I quit all beer and thought I'd just go with mixed drinks and sip. Well, I went to the liquor store and bought 3 5ths, made some mixed drinks when I got home and promptly killed an entire 5th within the hour. So that was obviously a failure.

I'm finally at the point where I don't have the super strong urge to drink anymore. But I will allow myself a beer or 2 at the Mexican restaurant every now and again. It's probably been 3 weeks since I've had a beer. So I feel like I'm finally tracking ok and I feel better physically too. Good Luck to anyone else trying to quite. It can be a journey.
 
Alcoholics just have to do what works FOR THEM to stay sober.

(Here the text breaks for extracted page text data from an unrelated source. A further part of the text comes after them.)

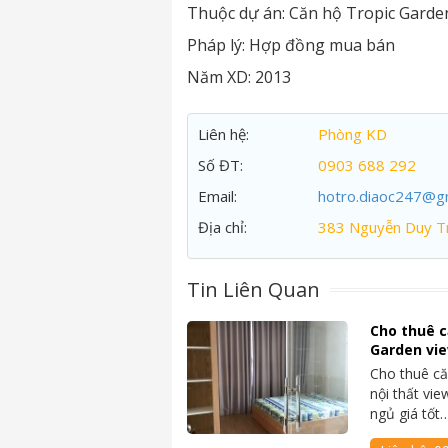
Thuộc dự án:
Căn hộ Tropic Garde
Pháp lý:
Hợp đồng mua bán
Năm XD:
2013
Liên hệ:
Phòng KD
Số ĐT:
0903 688 292
Email:
hotro.diaoc247@g
Địa chỉ:
383 Nguyễn Duy Tr
Tin Liên Quan
Cho thuê c
Garden vie
Cho thuê că
nội thất vi
ngủ giá tốt…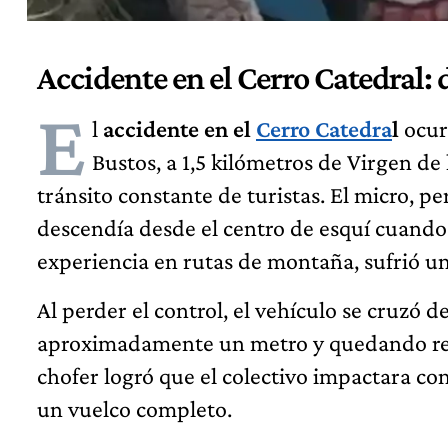
Accidente en el Cerro Catedral: d
E
l
accidente en el
Cerro Catedra
l
ocurr
Bustos, a 1,5 kilómetros de Virgen de
tránsito constante de turistas. El micro, p
descendía desde el centro de esquí cuand
experiencia en rutas de montaña, sufrió u
Al perder el control, el vehículo se cruzó de
aproximadamente un metro y quedando rec
chofer logró que el colectivo impactara con
un vuelco completo.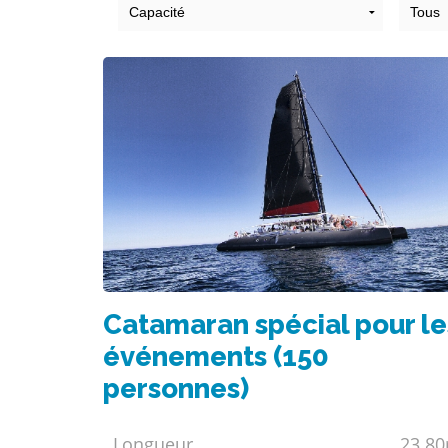
Catamaran spécial pour le
événements (150
personnes)
Longueur
23.8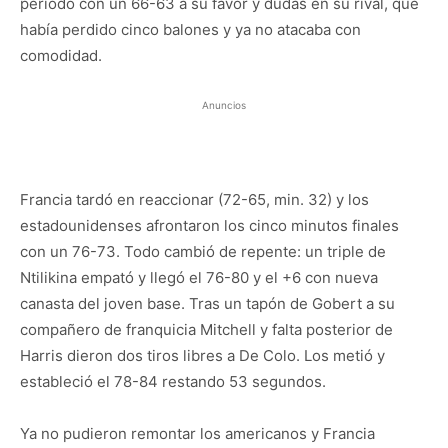
periodo con un 66-63 a su favor y dudas en su rival, que
había perdido cinco balones y ya no atacaba con
comodidad.
Anuncios
Francia tardó en reaccionar (72-65, min. 32) y los
estadounidenses afrontaron los cinco minutos finales
con un 76-73. Todo cambió de repente: un triple de
Ntilikina empató y llegó el 76-80 y el +6 con nueva
canasta del joven base. Tras un tapón de Gobert a su
compañero de franquicia Mitchell y falta posterior de
Harris dieron dos tiros libres a De Colo. Los metió y
estableció el 78-84 restando 53 segundos.
Ya no pudieron remontar los americanos y Francia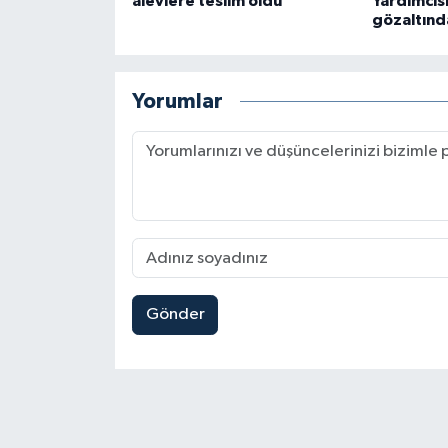
alevlere teslim oldu
Yardımcıs
gözaltınd
Yorumlar
Gönder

One size does not fit all.
The ones in my family just had to finally decide they wanted to get/stay sober and quit cold turkey. No meetings, no support groups. Took some a couple of tries, but everyone was successful and died sober.
 
Drinking alcohol doesn't make someone an alcoholic. Someone is an alcoholic when alcohol has the power to control their life, and short of total abstinence, they can't help it. They have to be sober, or the disease damages important things (mentally, physically, socially, professionally). AA's seemingly zealous approach is an acknowledgement of this fact: Sobriety is the only non-destructive answer for someone who has that disease and doesn't want to spiral down any time life gets hard.
 
the only requirement for AA membership is a desire to stop drinking. That could be stop drinking 5 beers a day or a case a day. May 9th 1983 I went to my first AA meeting and got with the "program" . One doesn't "have" to lose their home, business, wife, children, friends,......but it helps focus the mind if you ae having trouble with denial. AA is a fellowship.....some folks don't like to fellowship with people. Openminded people get sober and stay that way in AA by developing friends within those circles. Loners usually don't stop until the day of their funeral.
 
Basically… if your life seems worse after you quit drinking, you might be an alcoholic.

Anyone can be white knuckle sober for a period of time. I’ve done that a lot. But real Sobriety is actually being content without alcohol. I was never able to get contentment trying it alone.